*Records provided:*
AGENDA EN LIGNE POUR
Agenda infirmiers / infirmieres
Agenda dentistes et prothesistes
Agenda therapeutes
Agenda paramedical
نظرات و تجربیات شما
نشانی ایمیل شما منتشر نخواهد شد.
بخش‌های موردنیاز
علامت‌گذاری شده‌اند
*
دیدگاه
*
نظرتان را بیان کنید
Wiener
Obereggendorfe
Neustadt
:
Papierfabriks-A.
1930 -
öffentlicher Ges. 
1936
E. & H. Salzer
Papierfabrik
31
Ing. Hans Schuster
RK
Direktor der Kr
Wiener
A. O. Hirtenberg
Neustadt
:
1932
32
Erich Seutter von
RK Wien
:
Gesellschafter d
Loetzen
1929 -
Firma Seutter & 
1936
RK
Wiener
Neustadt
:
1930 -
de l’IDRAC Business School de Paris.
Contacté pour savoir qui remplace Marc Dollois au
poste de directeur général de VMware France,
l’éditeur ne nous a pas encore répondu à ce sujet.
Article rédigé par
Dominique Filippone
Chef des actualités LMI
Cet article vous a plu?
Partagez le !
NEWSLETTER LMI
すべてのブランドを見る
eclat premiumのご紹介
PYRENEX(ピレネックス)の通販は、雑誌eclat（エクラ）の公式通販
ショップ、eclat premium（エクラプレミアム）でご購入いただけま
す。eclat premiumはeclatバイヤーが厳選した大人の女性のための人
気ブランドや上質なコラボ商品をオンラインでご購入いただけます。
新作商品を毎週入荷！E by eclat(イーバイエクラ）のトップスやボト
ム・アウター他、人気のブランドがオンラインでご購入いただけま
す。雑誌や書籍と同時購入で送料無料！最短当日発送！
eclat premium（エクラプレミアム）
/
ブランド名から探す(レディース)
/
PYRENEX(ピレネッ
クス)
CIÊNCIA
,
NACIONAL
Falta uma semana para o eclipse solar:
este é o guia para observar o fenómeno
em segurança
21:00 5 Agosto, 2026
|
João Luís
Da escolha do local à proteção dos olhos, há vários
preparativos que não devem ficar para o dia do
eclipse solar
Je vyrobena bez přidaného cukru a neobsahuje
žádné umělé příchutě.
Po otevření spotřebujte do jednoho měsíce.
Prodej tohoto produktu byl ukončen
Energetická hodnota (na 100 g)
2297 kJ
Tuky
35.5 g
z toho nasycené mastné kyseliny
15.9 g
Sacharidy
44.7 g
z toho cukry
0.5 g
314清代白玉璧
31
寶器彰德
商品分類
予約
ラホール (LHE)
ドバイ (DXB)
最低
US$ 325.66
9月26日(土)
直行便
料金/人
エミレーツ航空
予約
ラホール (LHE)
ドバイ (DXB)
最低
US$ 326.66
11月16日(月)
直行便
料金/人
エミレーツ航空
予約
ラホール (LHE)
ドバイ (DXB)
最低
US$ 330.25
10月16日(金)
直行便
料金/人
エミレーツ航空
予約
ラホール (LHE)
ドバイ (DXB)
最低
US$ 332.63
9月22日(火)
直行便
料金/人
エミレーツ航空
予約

*Task:* The data must be retyped in full, exactly as it reads.

*Reply:*
AGENDA EN LIGNE POUR
Agenda infirmiers / infirmieres
Agenda dentistes et prothesistes
Agenda therapeutes
Agenda paramedical
نظرات و تجربیات شما
نشانی ایمیل شما منتشر نخواهد شد.
بخش‌های موردنیاز
علامت‌گذاری شده‌اند
*
دیدگاه
*
نظرتان را بیان کنید
Wiener
Obereggendorfe
Neustadt
:
Papierfabriks-A.
1930 -
öffentlicher Ges. 
1936
E. & H. Salzer
Papierfabrik
31
Ing. Hans Schuster
RK
Direktor der Kr
Wiener
A. O. Hirtenberg
Neustadt
:
1932
32
Erich Seutter von
RK Wien
:
Gesellschafter d
Loetzen
1929 -
Firma Seutter & 
1936
RK
Wiener
Neustadt
:
1930 -
de l’IDRAC Business School de Paris.
Contacté pour savoir qui remplace Marc Dollois au
poste de directeur général de VMware France,
l’éditeur ne nous a pas encore répondu à ce sujet.
Article rédigé par
Dominique Filippone
Chef des actualités LMI
Cet article vous a plu?
Partagez le !
NEWSLETTER LMI
すべてのブランドを見る
eclat premiumのご紹介
PYRENEX(ピレネックス)の通販は、雑誌eclat（エクラ）の公式通販
ショップ、eclat premium（エクラプレミアム）でご購入いただけま
す。eclat premiumはeclatバイヤーが厳選した大人の女性のための人
気ブランドや上質なコラボ商品をオンラインでご購入いただけます。
新作商品を毎週入荷！E by eclat(イーバイエクラ）のトップスやボト
ム・アウター他、人気のブランドがオンラインでご購入いただけま
す。雑誌や書籍と同時購入で送料無料！最短当日発送！
eclat premium（エクラプレミアム）
/
ブランド名から探す(レディース)
/
PYRENEX(ピレネッ
クス)
CIÊNCIA
,
NACIONAL
Falta uma semana para o eclipse solar:
este é o guia para observar o fenómeno
em segurança
21:00 5 Agosto, 2026
|
João Luís
Da escolha do local à proteção dos olhos, há vários
preparativos que não devem ficar para o dia do
eclipse solar
Je vyrobena bez přidaného cukru a neobsahuje
žádné umělé příchutě.
Po otevření spotřebujte do jednoho měsíce.
Prodej tohoto produktu byl ukončen
Energetická hodnota (na 100 g)
2297 kJ
Tuky
35.5 g
z toho nasycené mastné kyseliny
15.9 g
Sacharidy
44.7 g
z toho cukry
0.5 g
314清代白玉璧
31
寶器彰德
商品分類
予約
ラホール (LHE)
ドバイ (DXB)
最低
US$ 325.66
9月26日(土)
直行便
料金/人
エミレーツ航空
予約
ラホール (LHE)
ドバイ (DXB)
最低
US$ 326.66
11月16日(月)
直行便
料金/人
エミレーツ航空
予約
ラホール (LHE)
ドバイ (DXB)
最低
US$ 330.25
10月16日(金)
直行便
料金/人
エミレーツ航空
予約
ラホール (LHE)
ドバイ (DXB)
最低
US$ 332.63
9月22日(火)
直行便
料金/人
エミレーツ航空
予約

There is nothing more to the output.